Bharat Forge (BFL) reported a 13.22% year-on-year rise in consolidated net profit to Rs 361.12 crore and a 2.27% y-o-y reduction in consolidated revenue to Rs 3,688.50 for the September quarter. EBITDA for the quarter was up 10.8% to Rs 690 crore, resulting in margin improvement by 220 basis points to 16.5% driven by improvement in capacity utilization and product mix in India. The company has announced plans to invest R 1,112 crore in three subsidiaries including the e-mobility arm.
B N Kalyani, chairman and managing director, BFL said the revenue de-growth was driven by weakness in the European automotive markets.
“The sluggish economic condition in Europe and its impact on the automotive industry is delaying the recovery in the overseas business,” Kalyani said.
The group secured new orders worth Rs 1,207 crore across defence, castings (ferrous and aluminum), and the core forging business. Kalyani said that around two-thirds of the order wins for H1FY25 of Rs 2,216 crore had come from the defence segment and one-third from the component business. “BFL group’s defence business posted revenue of Rs 509 crore in Q2, a jump of 67% y-o-y. With order wins of Rs 642 crore in Q2, the executable order book as of September 30 stands at Rs 5,905 crore,” he said. Kalyani expected H2FY25 performance to be stable compared to the first half of FY25.

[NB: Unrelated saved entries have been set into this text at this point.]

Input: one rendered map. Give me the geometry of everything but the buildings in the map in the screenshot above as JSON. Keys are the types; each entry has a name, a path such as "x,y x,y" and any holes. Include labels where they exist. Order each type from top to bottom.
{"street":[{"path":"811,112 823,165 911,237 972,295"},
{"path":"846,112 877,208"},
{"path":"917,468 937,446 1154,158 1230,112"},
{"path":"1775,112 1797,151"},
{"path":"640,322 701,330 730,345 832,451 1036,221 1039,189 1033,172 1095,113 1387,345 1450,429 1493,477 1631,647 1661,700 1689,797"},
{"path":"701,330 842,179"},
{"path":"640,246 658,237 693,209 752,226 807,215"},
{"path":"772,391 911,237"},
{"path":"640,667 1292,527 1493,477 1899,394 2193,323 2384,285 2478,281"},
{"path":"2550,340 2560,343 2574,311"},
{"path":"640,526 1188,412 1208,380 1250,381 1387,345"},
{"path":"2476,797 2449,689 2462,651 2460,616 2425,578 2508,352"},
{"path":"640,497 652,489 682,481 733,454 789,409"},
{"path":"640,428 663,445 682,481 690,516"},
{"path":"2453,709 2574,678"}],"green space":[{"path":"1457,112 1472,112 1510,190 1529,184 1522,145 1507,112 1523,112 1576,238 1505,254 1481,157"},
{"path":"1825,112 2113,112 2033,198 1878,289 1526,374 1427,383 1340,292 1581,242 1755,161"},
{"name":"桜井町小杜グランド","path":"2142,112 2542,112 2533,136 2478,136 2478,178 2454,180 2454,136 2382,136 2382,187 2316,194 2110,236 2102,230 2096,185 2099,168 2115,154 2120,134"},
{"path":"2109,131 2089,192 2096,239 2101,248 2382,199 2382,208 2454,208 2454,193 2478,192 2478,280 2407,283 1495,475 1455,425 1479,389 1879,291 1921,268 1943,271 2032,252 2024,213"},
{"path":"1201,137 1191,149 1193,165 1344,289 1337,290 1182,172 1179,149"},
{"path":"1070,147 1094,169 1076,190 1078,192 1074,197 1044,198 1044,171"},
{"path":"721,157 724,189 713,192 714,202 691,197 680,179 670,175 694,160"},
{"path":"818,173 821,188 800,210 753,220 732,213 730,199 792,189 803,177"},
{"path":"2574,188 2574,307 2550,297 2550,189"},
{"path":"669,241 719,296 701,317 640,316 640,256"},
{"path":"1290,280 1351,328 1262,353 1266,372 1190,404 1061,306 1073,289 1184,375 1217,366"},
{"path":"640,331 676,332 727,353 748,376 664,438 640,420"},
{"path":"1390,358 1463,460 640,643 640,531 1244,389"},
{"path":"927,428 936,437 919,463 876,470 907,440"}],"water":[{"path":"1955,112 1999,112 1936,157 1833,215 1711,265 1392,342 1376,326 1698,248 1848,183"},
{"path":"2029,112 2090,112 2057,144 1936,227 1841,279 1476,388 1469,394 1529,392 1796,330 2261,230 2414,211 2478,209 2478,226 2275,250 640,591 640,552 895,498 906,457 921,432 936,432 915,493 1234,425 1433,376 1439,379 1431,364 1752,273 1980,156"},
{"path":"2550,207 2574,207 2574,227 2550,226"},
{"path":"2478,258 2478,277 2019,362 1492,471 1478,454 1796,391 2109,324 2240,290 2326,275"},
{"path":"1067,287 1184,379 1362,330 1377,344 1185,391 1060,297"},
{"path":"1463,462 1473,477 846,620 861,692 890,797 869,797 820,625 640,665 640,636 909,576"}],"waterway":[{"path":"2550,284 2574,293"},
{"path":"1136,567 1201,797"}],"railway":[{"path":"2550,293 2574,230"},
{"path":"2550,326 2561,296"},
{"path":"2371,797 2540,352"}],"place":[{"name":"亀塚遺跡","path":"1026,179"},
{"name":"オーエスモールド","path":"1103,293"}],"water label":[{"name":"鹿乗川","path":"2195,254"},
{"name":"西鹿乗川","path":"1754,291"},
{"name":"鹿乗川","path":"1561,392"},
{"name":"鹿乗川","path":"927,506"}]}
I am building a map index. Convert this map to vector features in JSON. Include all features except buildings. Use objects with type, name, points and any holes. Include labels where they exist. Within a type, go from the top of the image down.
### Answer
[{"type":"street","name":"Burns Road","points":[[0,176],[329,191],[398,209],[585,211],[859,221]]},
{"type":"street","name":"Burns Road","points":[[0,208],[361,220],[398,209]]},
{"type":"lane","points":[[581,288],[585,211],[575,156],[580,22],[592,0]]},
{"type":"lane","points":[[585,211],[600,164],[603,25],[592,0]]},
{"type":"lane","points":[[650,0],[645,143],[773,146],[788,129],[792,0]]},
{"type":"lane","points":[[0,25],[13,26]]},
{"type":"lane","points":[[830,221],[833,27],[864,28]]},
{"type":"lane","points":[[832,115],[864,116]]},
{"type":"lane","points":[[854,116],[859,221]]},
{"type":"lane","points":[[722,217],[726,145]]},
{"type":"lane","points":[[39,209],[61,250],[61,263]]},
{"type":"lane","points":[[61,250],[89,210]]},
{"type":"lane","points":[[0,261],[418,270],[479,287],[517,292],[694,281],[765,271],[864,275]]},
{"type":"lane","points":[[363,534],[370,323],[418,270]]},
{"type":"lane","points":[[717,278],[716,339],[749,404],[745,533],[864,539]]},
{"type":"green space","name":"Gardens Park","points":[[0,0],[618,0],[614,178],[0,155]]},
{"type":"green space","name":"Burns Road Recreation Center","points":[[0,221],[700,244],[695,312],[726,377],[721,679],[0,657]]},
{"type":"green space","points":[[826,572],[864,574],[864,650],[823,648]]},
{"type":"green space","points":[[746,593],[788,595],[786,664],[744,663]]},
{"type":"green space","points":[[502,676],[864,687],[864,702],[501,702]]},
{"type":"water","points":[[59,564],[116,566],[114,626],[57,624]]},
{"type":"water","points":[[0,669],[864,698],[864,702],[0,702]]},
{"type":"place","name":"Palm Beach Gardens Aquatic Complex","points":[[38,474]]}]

The company has received board approval to invest Rs 1,122 crore in three subsidiaries: Bharat Forge Global Holding GmbH (Rs 369.5 crore), Bharat Forge America (Rs 544.7 crore), and Kalyani Powertrain (Rs 207.5 crore).
BFL’s operating profit increased by 18.9% year over year due to improved performance at Kalyani Strategic Systems (defence arm) and a halving of losses in the e-mobility business, Kalyani Powertrain.